I trying to split the second column in two: I am able to do this when there is a separating character with separate(df, into = c("df1", "df2"), sep = " "), but in this case with the () characters, I always get some kind of error.
Any idea how I can make to create the two columns: City and Country?
Here are four examples of using separate to split the second column. You can use the extra argument to suppress the warning using the default sep value or you can set sep = "\\(" and remove the trailing ).
library(tidyr)
library(dplyr)
#>
#> Attaching package: 'dplyr'
#> The following objects are masked from 'package:stats':
#>
#> filter, lag
#> The following objects are masked from 'package:base':
#>
#> intersect, setdiff, setequal, union
cities <- data.frame(
stringsAsFactors = FALSE,
check.names = FALSE,
Month = c("September", "October", "November", "December"),
`City.(Country)` = c("Paris(France)",
"Madrid(Spain)","London(UK)","Berlin(Germany)")
)
separate(cities, `City.(Country)`, into = c("City", "Country")) #warning due to trailing )
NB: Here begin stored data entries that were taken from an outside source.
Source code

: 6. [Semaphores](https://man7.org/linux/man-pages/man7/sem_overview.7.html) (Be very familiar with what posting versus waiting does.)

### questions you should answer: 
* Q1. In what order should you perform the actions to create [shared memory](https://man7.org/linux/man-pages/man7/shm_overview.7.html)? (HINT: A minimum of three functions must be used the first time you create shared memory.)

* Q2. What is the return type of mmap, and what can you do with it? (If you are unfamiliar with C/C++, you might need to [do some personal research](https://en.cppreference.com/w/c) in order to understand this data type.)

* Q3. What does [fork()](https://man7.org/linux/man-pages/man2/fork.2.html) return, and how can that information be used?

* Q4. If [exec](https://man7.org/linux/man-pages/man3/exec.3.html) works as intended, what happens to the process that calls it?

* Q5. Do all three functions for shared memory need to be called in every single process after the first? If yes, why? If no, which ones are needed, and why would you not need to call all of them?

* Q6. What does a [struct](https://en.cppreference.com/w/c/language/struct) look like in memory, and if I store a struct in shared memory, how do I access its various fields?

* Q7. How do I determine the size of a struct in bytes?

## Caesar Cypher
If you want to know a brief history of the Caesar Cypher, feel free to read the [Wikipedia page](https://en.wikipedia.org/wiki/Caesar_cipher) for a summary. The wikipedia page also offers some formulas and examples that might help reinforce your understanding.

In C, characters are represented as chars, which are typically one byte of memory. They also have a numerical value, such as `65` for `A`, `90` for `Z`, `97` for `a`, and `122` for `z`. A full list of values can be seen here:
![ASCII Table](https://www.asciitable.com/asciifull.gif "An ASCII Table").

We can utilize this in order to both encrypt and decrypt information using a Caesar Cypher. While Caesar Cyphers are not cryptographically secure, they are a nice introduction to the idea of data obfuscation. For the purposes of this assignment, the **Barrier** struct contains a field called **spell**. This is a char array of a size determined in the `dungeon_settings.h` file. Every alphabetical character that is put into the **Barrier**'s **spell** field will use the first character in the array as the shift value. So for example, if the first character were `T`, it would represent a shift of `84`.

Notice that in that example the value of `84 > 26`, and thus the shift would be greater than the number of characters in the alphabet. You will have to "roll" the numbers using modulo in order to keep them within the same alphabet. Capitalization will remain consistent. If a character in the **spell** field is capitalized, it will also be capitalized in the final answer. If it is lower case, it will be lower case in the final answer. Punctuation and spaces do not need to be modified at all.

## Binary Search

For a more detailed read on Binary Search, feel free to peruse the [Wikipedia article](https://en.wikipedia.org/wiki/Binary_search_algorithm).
#> Warning: Expected 2 pieces. Additional pieces discarded in 4 rows [1, 2, 3, 4].
#> Month City Country
#> 1 September Paris France
#> 2 October Madrid Spain
#> 3 November London UK
#> 4 December Berlin Germany
separate(cities, `City.(Country)`, into = c("City", "Country"), extra = "drop")
#> Month City Country
#> 1 September Paris France
#> 2 October Madrid Spain
#> 3 November London UK
#> 4 December Berlin Germany
separate(cities, `City.(Country)`, into = c("City", "Country"), sep = "\\(") #leaves trailing )
#> Month City Country
#> 1 September Paris France)
#> 2 October Madrid Spain)
#> 3 November London UK)
#> 4 December Berlin Germany)
separate(cities, `City.(Country)`, into = c("City", "Country"), sep = "\\(") |>
mutate(Country = sub("\\)", "", Country))
#> Month City Country
#> 1 September Paris France
#> 2 October Madrid Spain
#> 3 November London UK
#> 4 December Berlin Germany